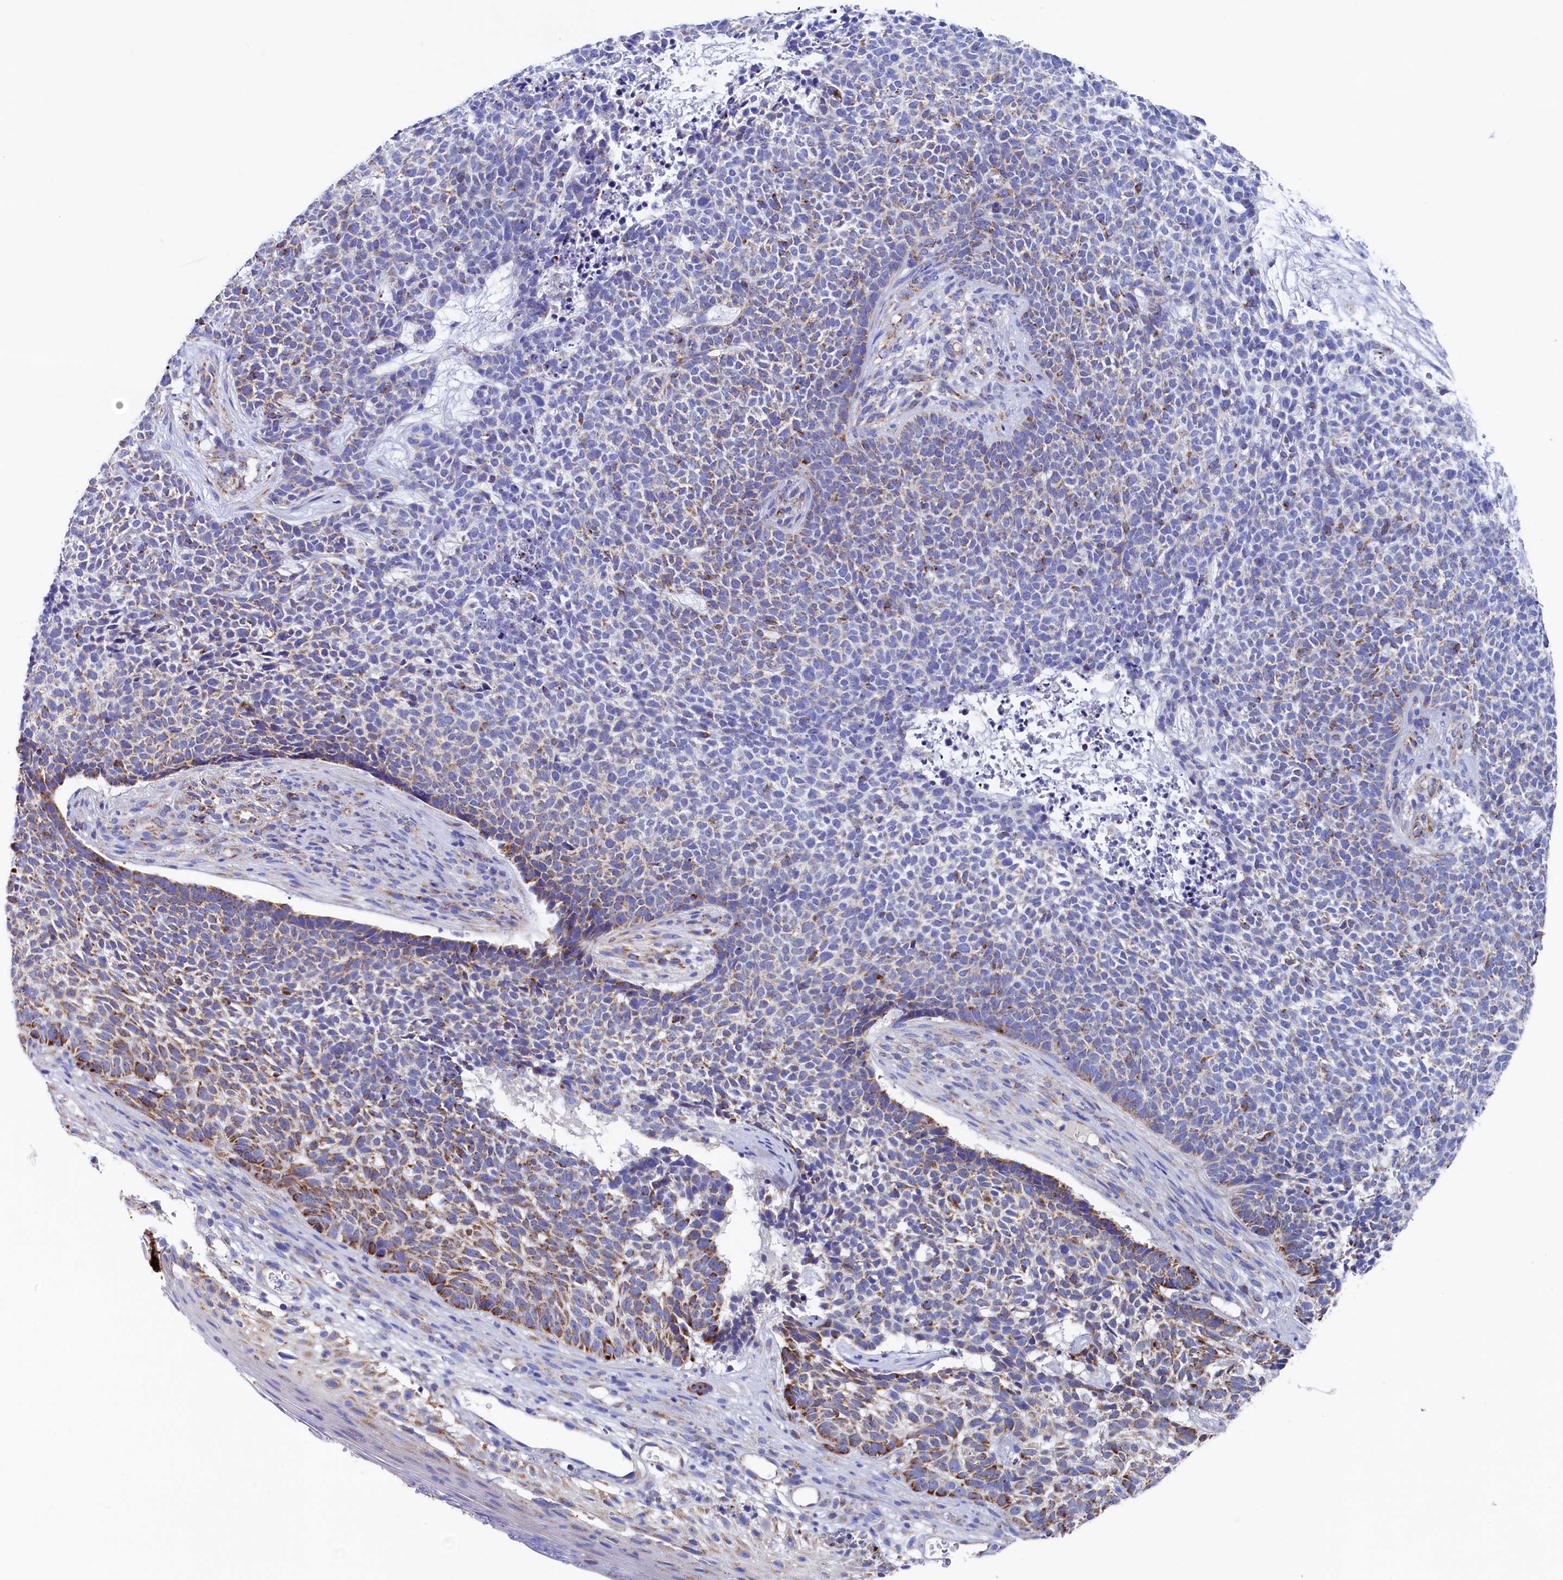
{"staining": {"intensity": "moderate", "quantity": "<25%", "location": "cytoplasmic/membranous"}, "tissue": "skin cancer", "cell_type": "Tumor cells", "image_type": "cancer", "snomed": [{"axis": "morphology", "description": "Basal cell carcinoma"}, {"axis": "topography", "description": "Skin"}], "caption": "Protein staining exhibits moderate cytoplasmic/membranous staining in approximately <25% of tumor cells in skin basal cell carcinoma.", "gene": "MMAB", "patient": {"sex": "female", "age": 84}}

################

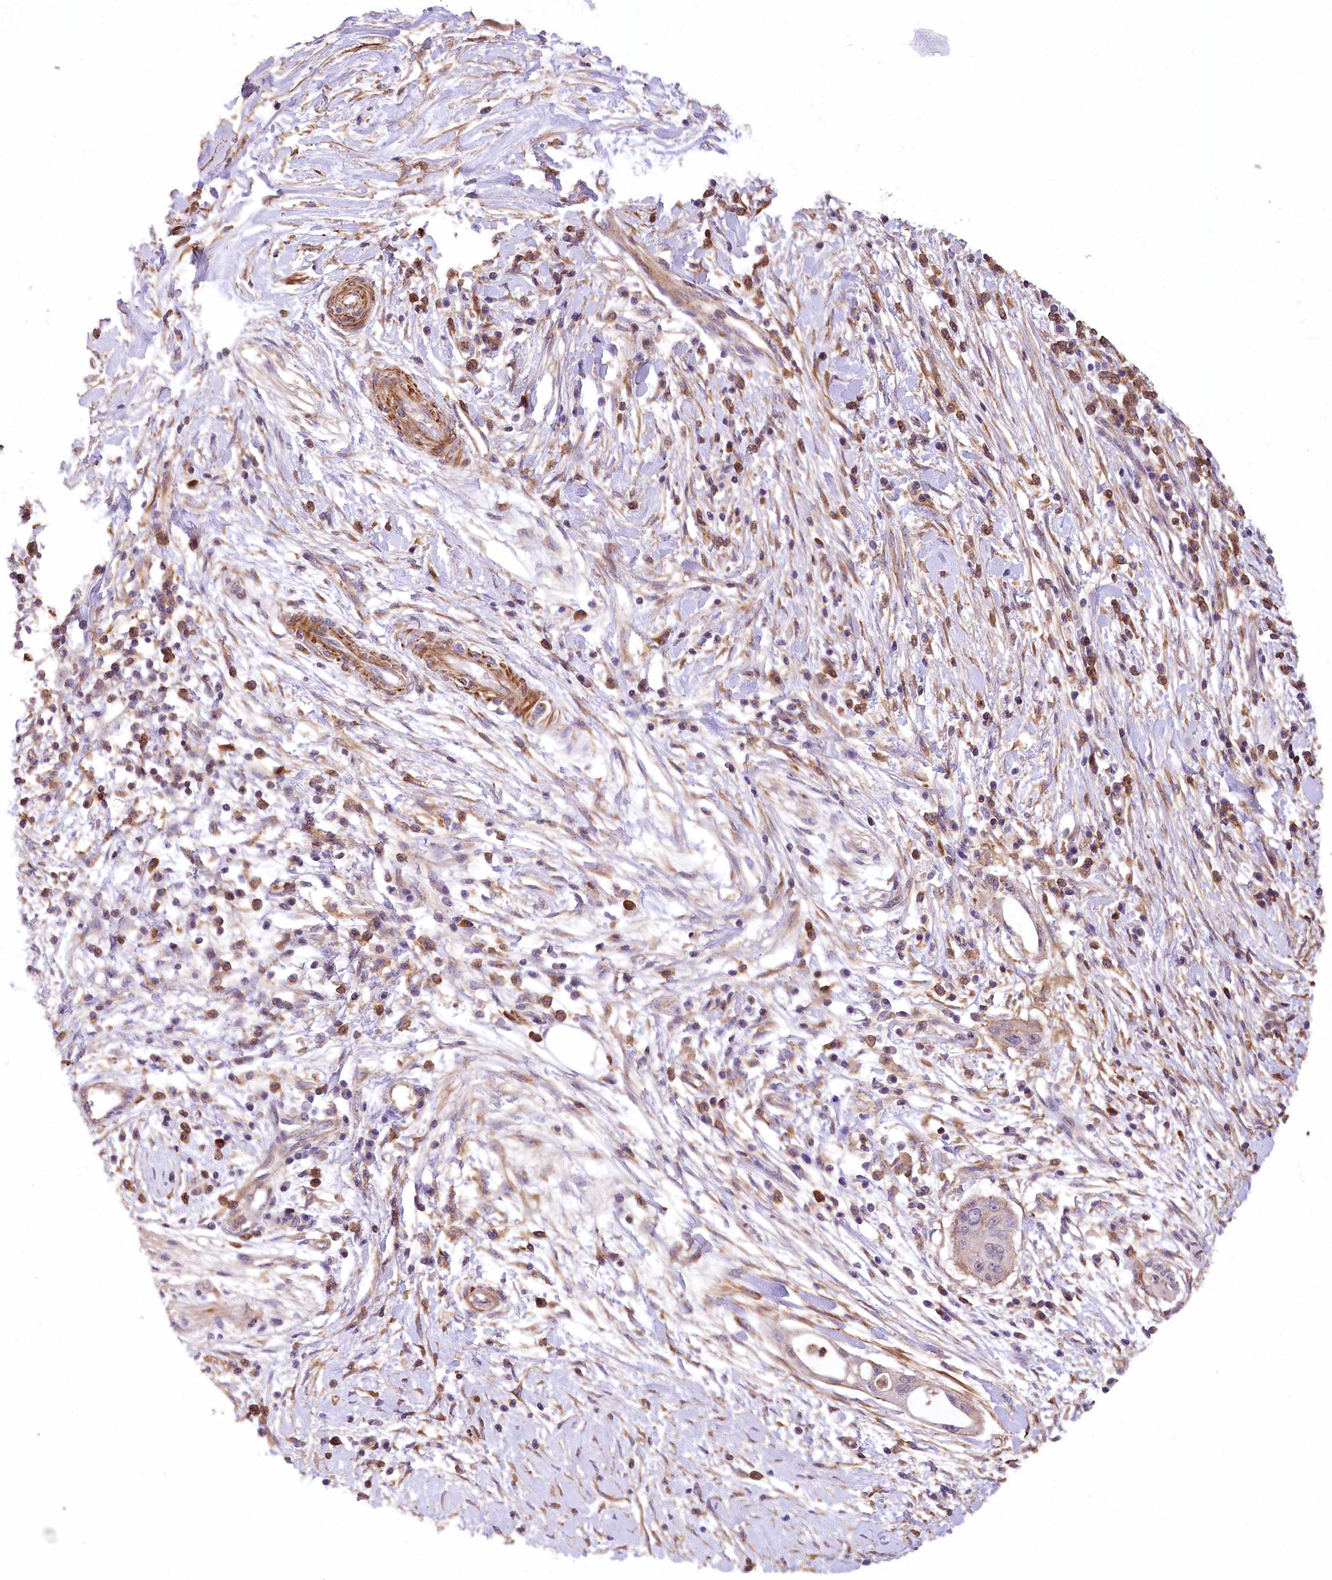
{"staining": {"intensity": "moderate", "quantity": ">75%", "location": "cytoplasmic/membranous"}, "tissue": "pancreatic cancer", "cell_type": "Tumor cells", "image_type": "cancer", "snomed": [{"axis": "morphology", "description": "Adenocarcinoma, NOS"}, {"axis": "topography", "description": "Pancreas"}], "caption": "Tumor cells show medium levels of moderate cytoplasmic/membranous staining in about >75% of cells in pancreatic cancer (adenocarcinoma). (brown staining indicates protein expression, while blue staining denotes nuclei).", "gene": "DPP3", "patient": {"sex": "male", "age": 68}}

################

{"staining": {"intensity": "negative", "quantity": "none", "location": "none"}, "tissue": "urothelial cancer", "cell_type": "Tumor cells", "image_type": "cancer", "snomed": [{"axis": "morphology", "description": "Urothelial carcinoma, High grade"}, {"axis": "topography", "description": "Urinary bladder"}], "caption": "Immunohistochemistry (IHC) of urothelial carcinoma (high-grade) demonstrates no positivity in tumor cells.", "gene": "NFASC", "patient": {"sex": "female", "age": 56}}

################

Check each line of the material above for "female", count those that have it, and answer with the number alone.

2